#### PROMPT:
Copy out all the items below, switching every "pose" to "camera" and keeping everything else the same. Leave the pictures out of your answer.

#### SUPPLIED ENTRIES:
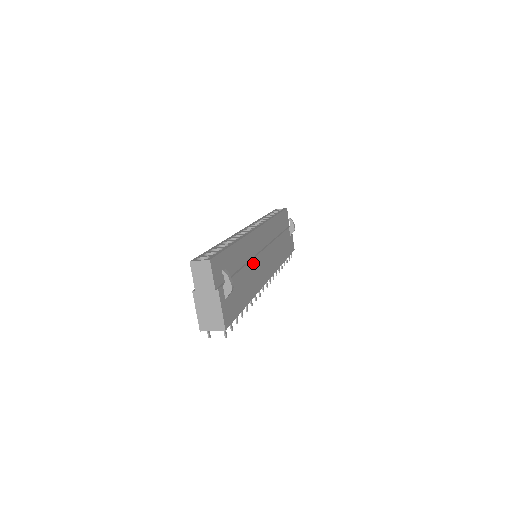
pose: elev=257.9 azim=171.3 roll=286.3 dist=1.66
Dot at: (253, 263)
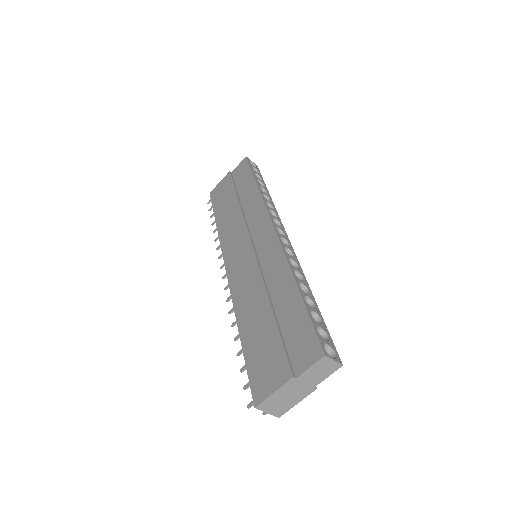
Dot at: occluded
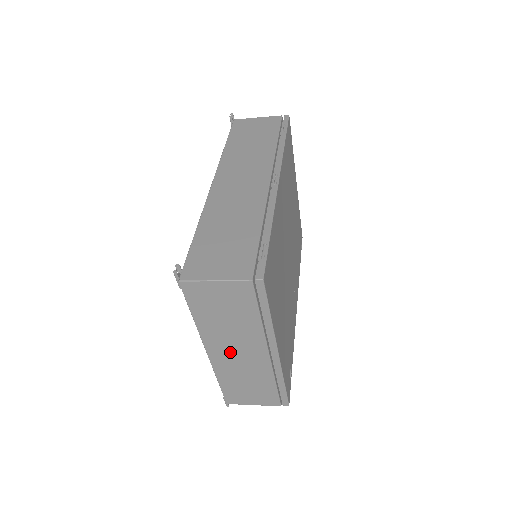
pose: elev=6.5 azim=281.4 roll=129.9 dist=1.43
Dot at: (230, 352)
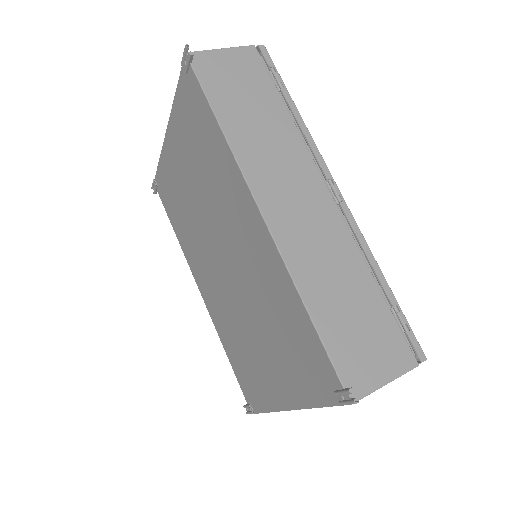
Dot at: occluded
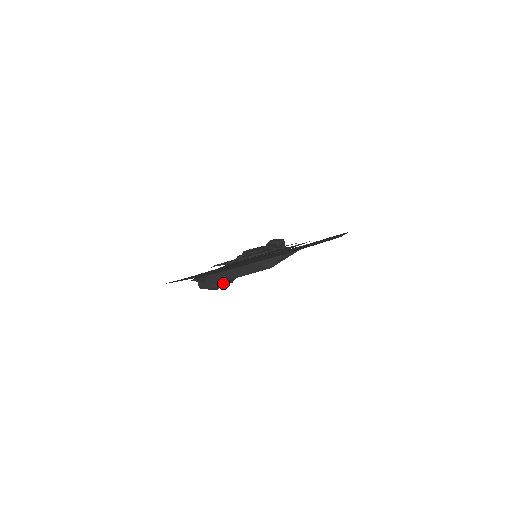
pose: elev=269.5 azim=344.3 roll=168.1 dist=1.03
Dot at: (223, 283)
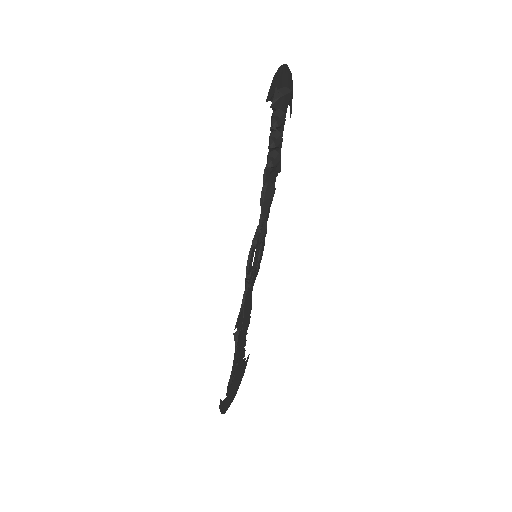
Dot at: (281, 134)
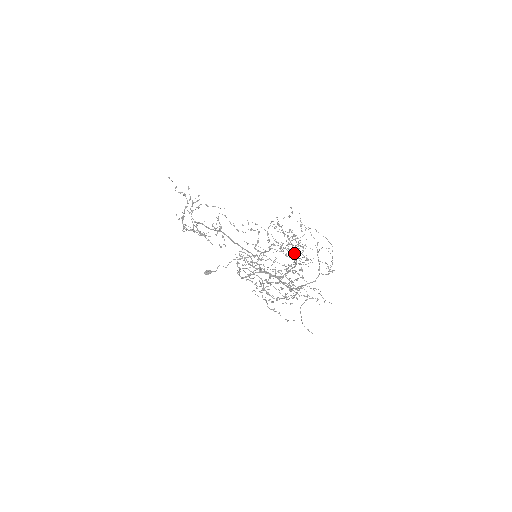
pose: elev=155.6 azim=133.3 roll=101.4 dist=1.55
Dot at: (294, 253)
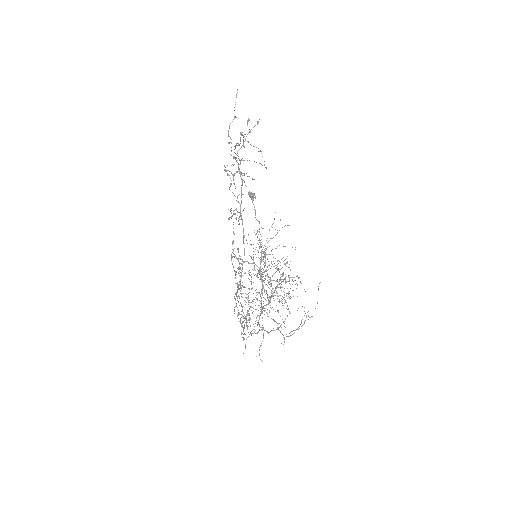
Dot at: (266, 300)
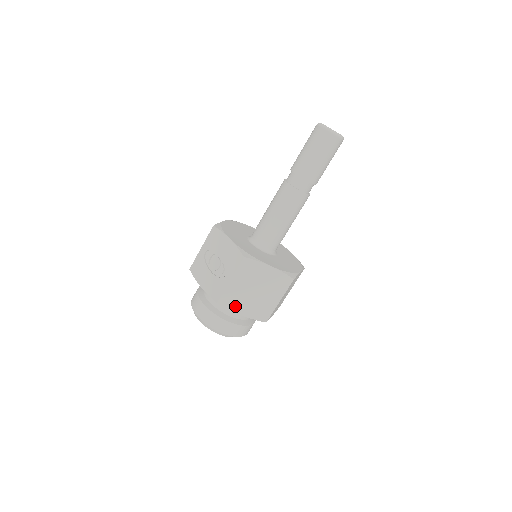
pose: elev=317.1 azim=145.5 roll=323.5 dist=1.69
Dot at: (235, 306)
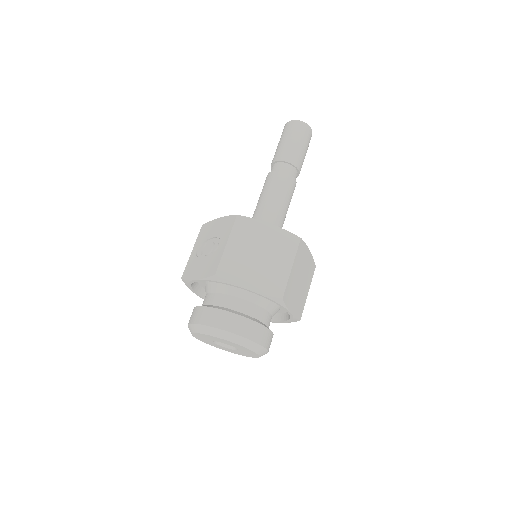
Dot at: (238, 278)
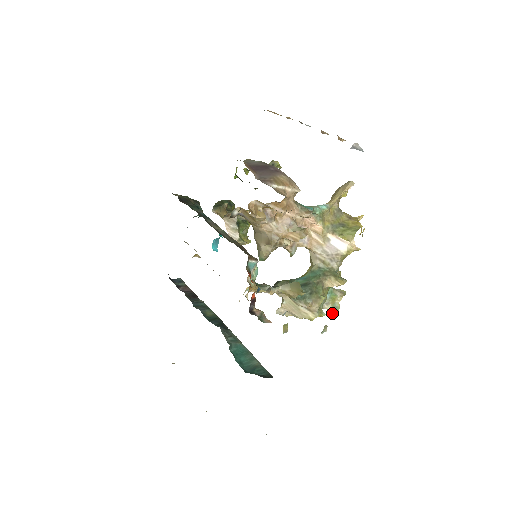
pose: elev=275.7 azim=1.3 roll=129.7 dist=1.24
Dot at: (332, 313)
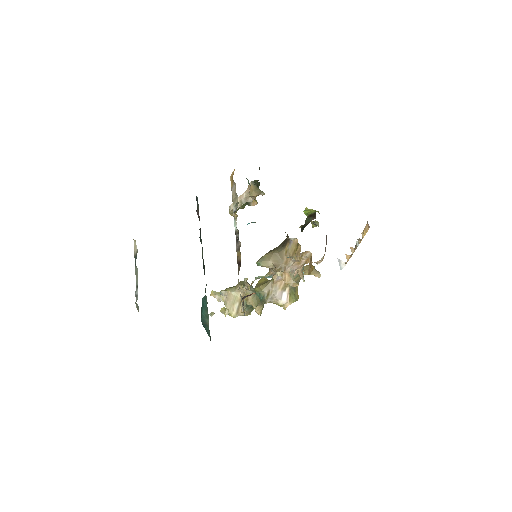
Dot at: (225, 311)
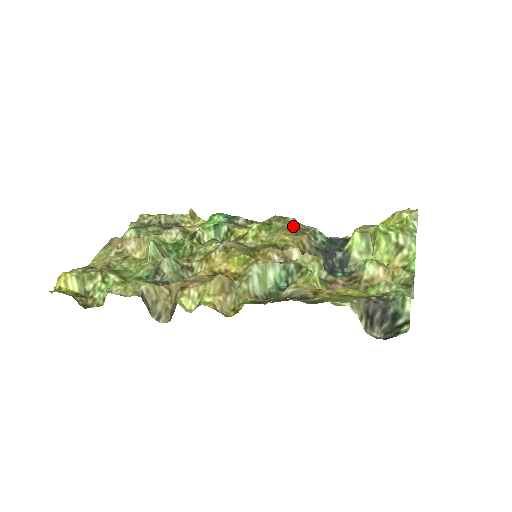
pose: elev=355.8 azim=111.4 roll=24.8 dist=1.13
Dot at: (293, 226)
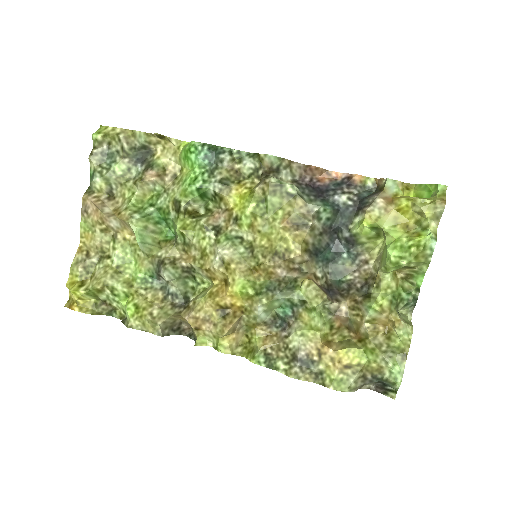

#### EXERCISE SOLUTION:
camera: elev=257.9 azim=171.3 roll=286.3 dist=1.66
Dot at: (253, 263)
Dot at: occluded
camera: elev=6.5 azim=281.4 roll=129.9 dist=1.43
Dot at: (230, 352)
Dot at: occluded
camera: elev=269.5 azim=344.3 roll=168.1 dist=1.03
Dot at: (223, 283)
Dot at: (281, 134)
camera: elev=155.6 azim=133.3 roll=101.4 dist=1.55
Dot at: (294, 253)
Dot at: (266, 300)
camera: elev=317.1 azim=145.5 roll=323.5 dist=1.69
Dot at: (235, 306)
Dot at: (238, 278)
camera: elev=275.7 azim=1.3 roll=129.7 dist=1.24
Dot at: (332, 313)
Dot at: (225, 311)
camera: elev=355.8 azim=111.4 roll=24.8 dist=1.13
Dot at: (293, 226)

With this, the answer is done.